"I should charge eighteen dollars for two in the back parlor, and I would let the hall bedroom to two for fourteen—my table board is six dollars apiece without a room," said she of the jets.
"No; we shall pay only fourteen for each of the rooms we are looking for," said Jessamy, whose courage was rising.
"Oh, I couldn't consider it," said the landlady, sternly. "Still, there are two lovely rooms on the top floor you might have for that. The furnace does not go up there, so they would be heated by a stove. You wouldn't mind looking after your own fires?"
"I should mind my mother going up so many flights; still, we will look at the rooms," said Jessamy. The long climb to the top of the house brought them to two rooms together, though not connected; sunny, rather cheerful, and, though plainly furnished, not so ugly as the first ones.
"We are not willing to go up so high, but we will let you know if we consider them further," said Jessamy.
"I should require references as to respectability," said the landlady, firmly.
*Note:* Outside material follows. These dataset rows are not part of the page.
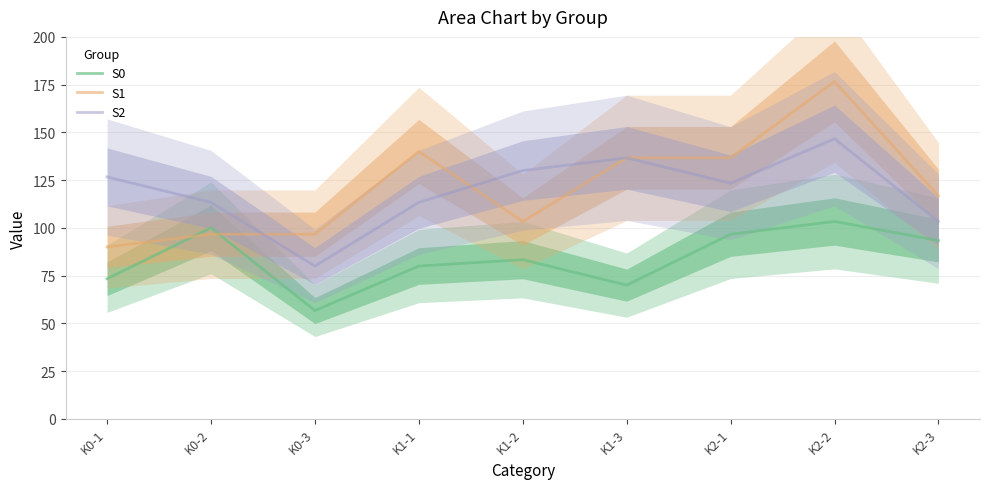

Reading right to left, what are all the values shown in this chart?

S0: K2-3=93.3	K2-2=103.3	K2-1=96.7	K1-3=70.0	K1-2=83.3	K1-1=80.0	K0-3=56.7	K0-2=100.0	K0-1=73.3
S1: K2-3=116.7	K2-2=176.7	K2-1=136.7	K1-3=136.7	K1-2=103.3	K1-1=140.0	K0-3=96.7	K0-2=96.7	K0-1=90.0
S2: K2-3=103.3	K2-2=146.7	K2-1=123.3	K1-3=136.7	K1-2=130.0	K1-1=113.3	K0-3=80.0	K0-2=113.3	K0-1=126.7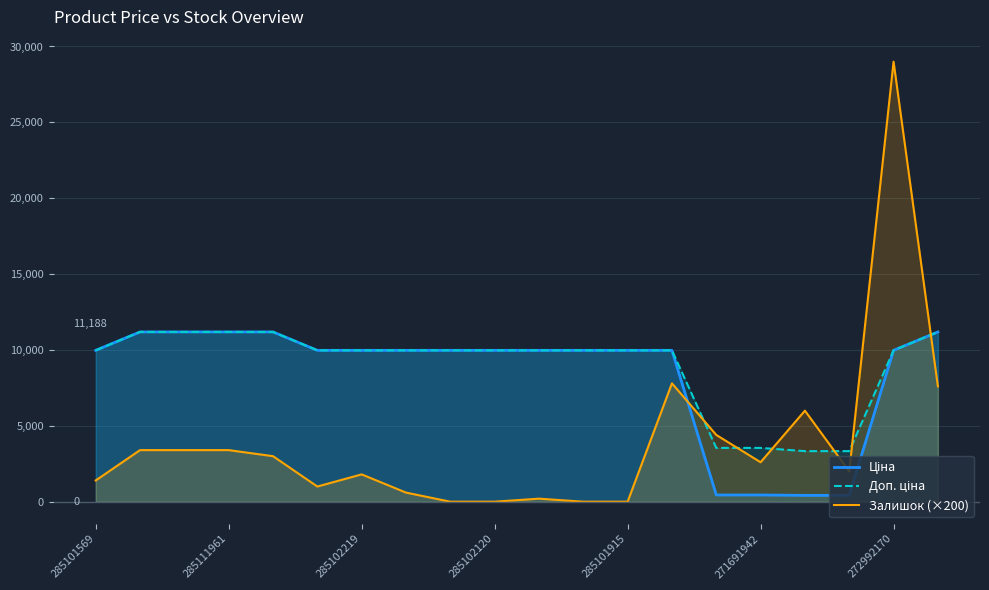

What is the sum of all Ціна values?

167385.0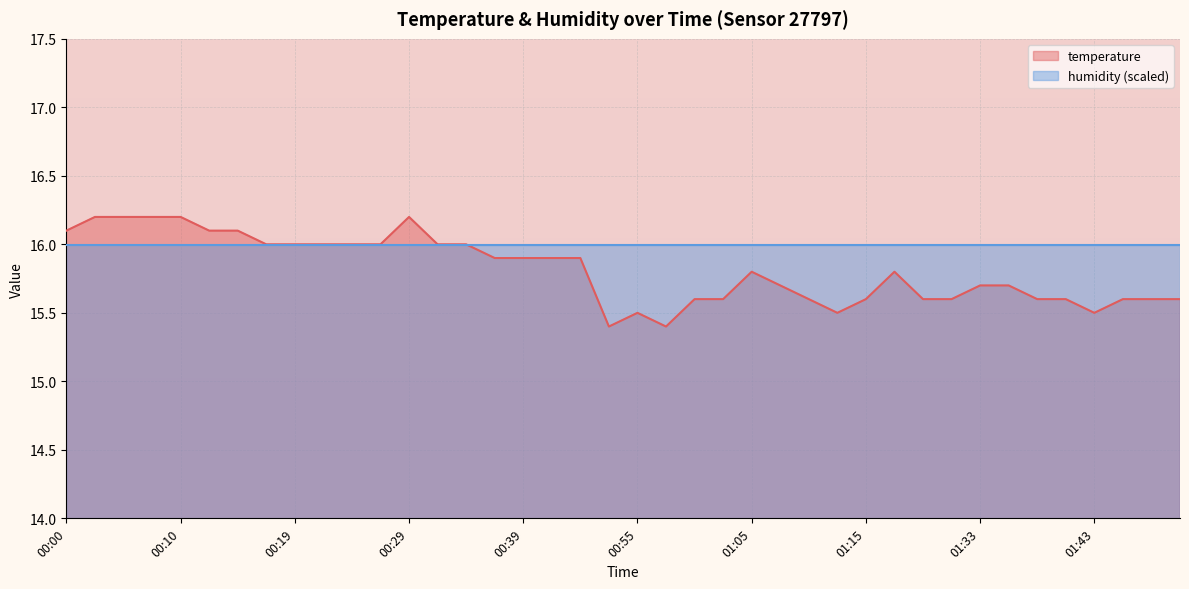

Count the values in the range 15 to 16.

32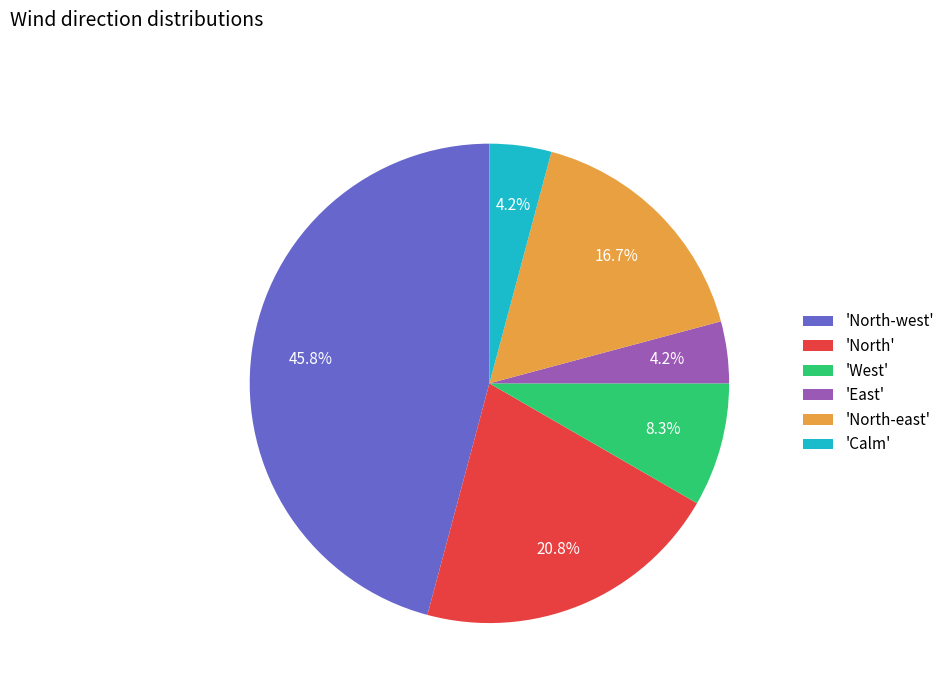

Between 'North-east' and 'North-west', which is larger?

'North-west'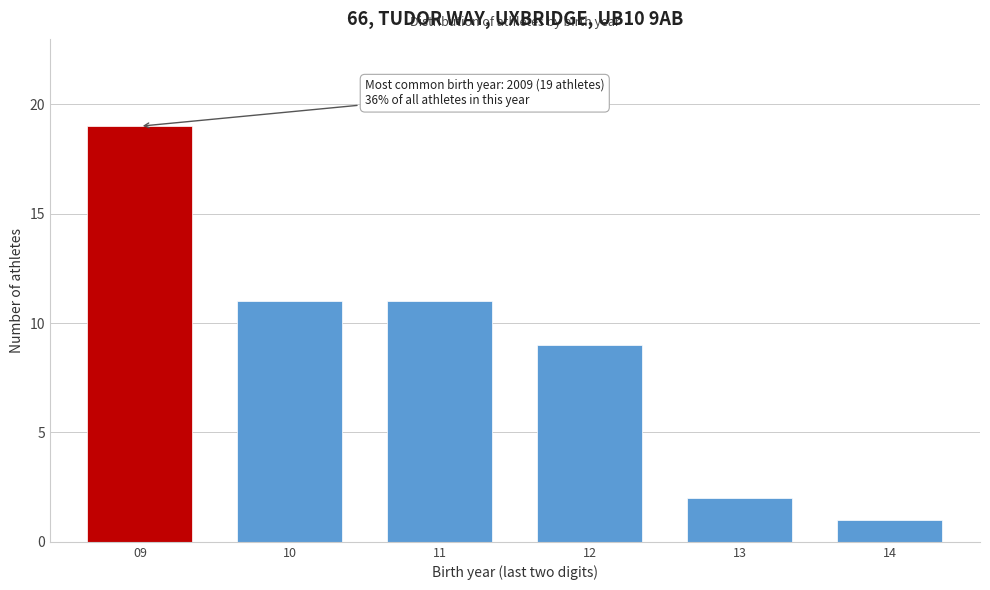

Reading left to right, transcribe all the data shown in this chart.

19	11	11	9	2	1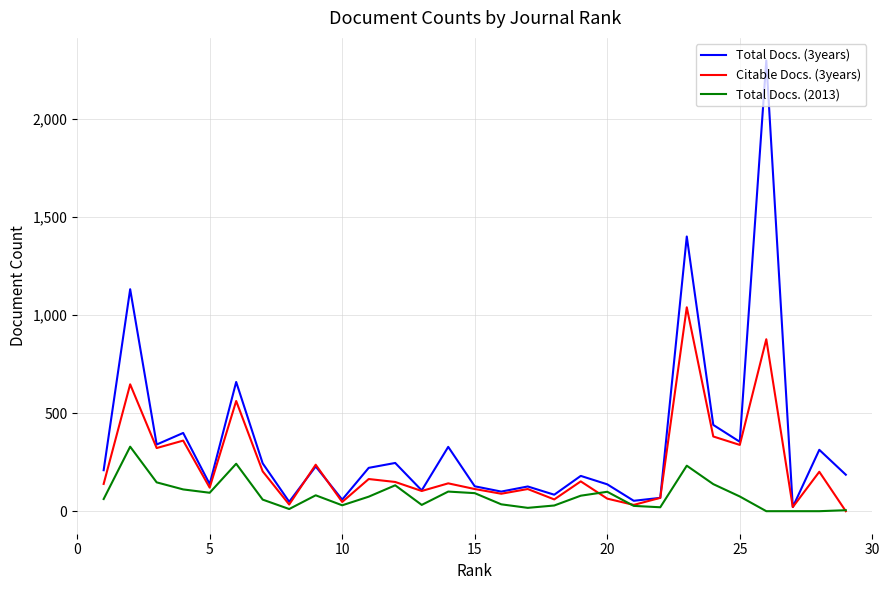

Which series has the widest spread of values?

Total Docs. (3years)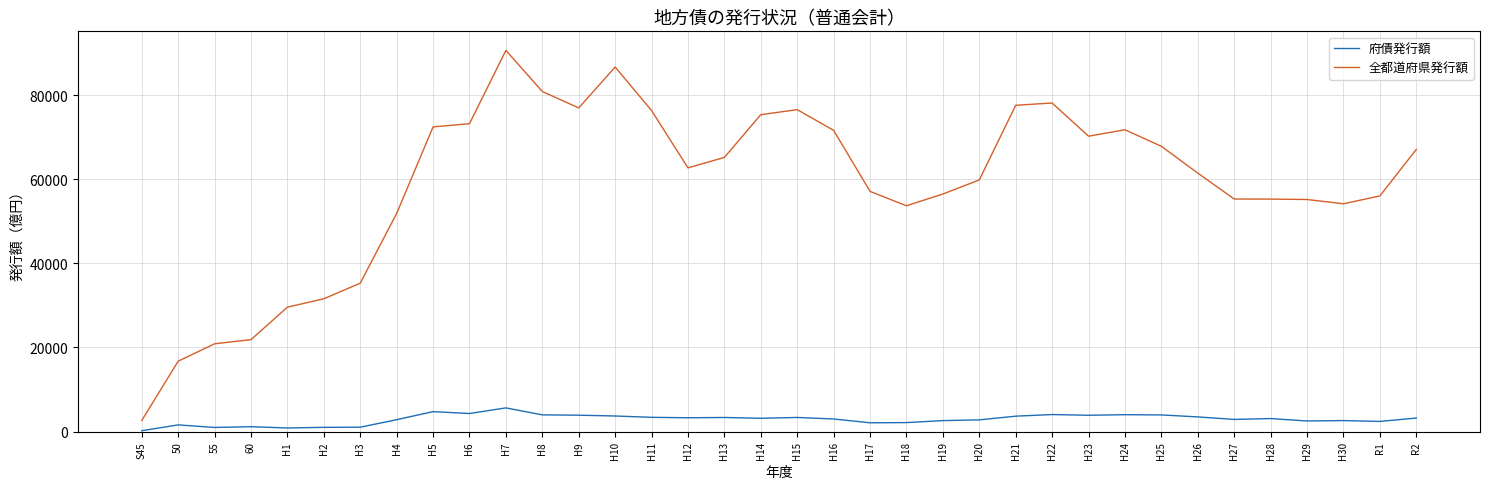

What is the sum of all 府債発行額 values?

104982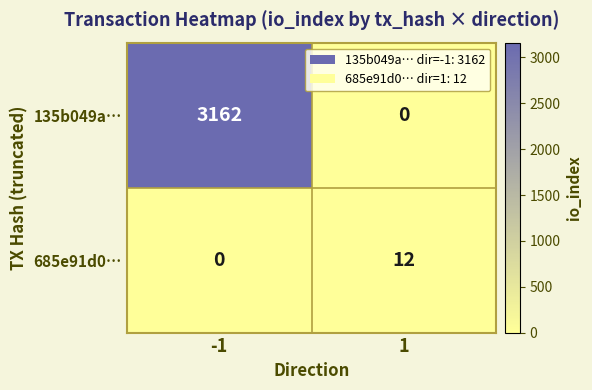

Rank the series by their maximum value, from lowest to highest.

685e91d0…, 135b049a…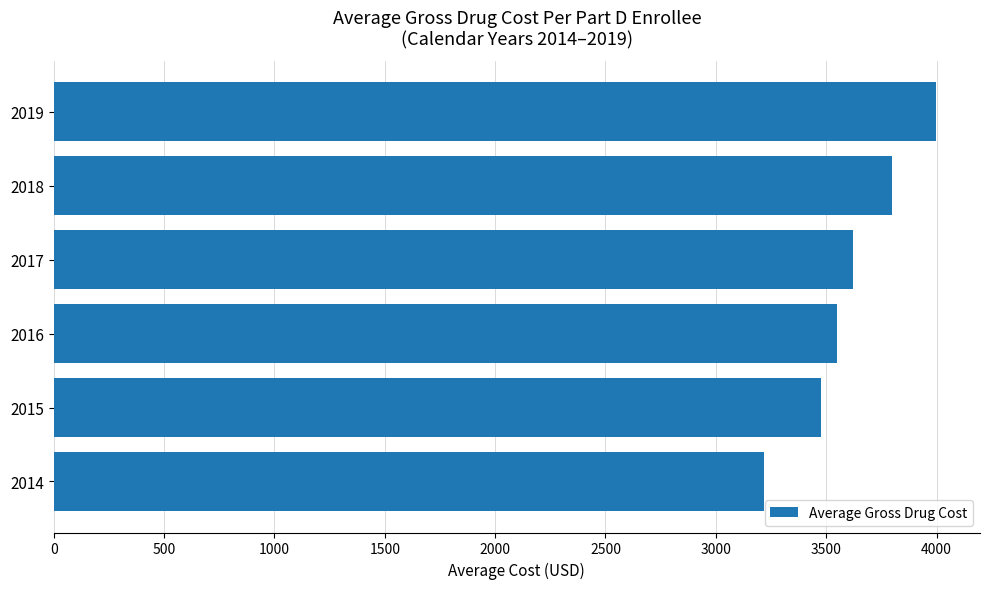

What is the difference between the second highest and minimum values?

579.5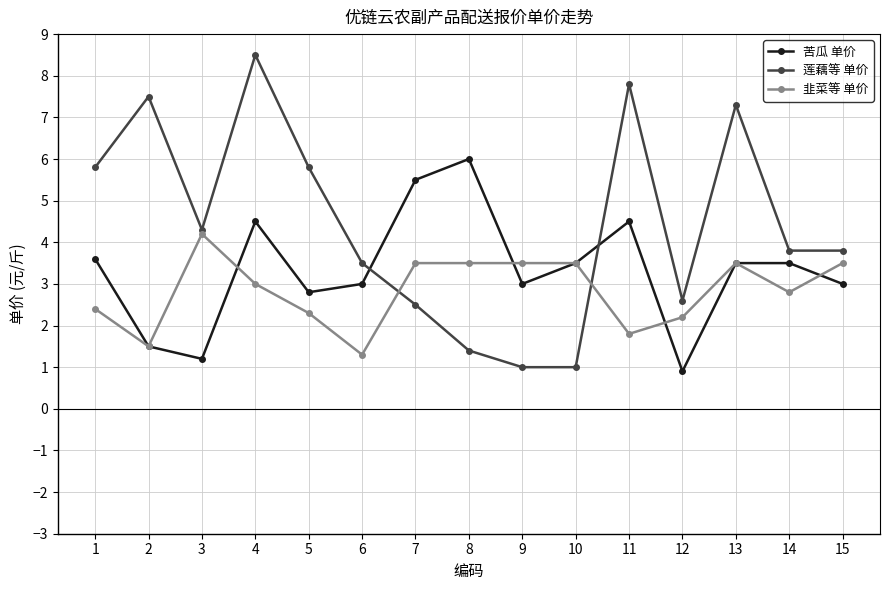

At how many categories does at least one series exceed 7?

4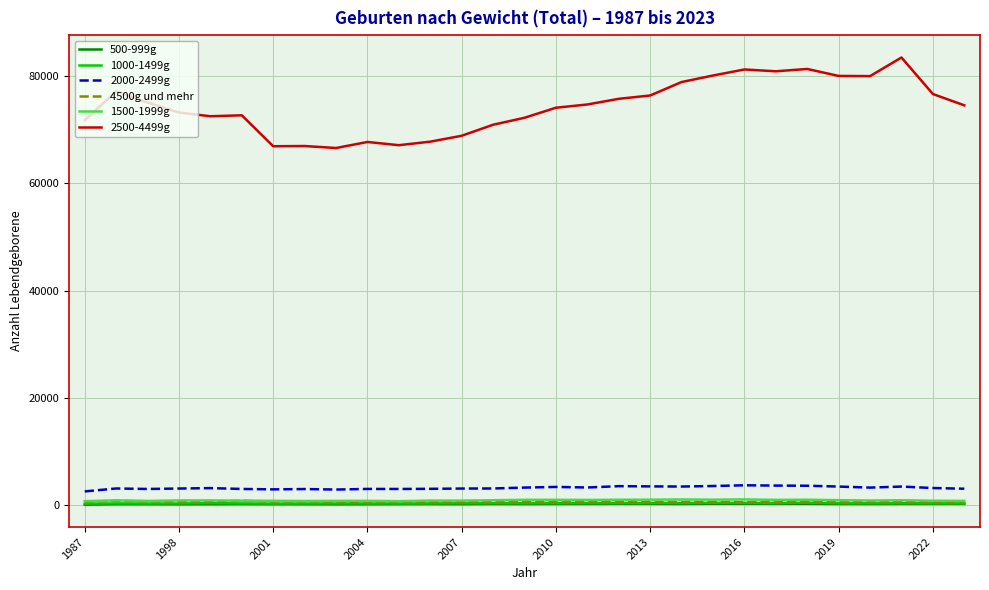

True or false: 2000-2499g and 1500-1999g intersect in this chart.

False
"I am glad to hear it; so should I," said Jessamy, and departed, cutting short a list of distinguished people who had once boarded there.
Three days of weary search brought forth no better results. The main difference in the places the discouraged girls visited was that in one house the stairs went up on the right side of the hall, in another on the left; that in one the furniture of the rooms was black walnut, in another oak—when it was maple or mahogany it was beyond the Wyndhams' limit of price.
These days taught the three girls—for Barbara had joined the others—more of life than their entire years so far had shown them, and the fruit of this tree of knowledge was bitter indeed.
They were unable to find anything within their means better than the upper rooms in the West Thirty —— Street house, and decided to risk the four flights—five including the basement—and the dubious prospect of the care of their own fires.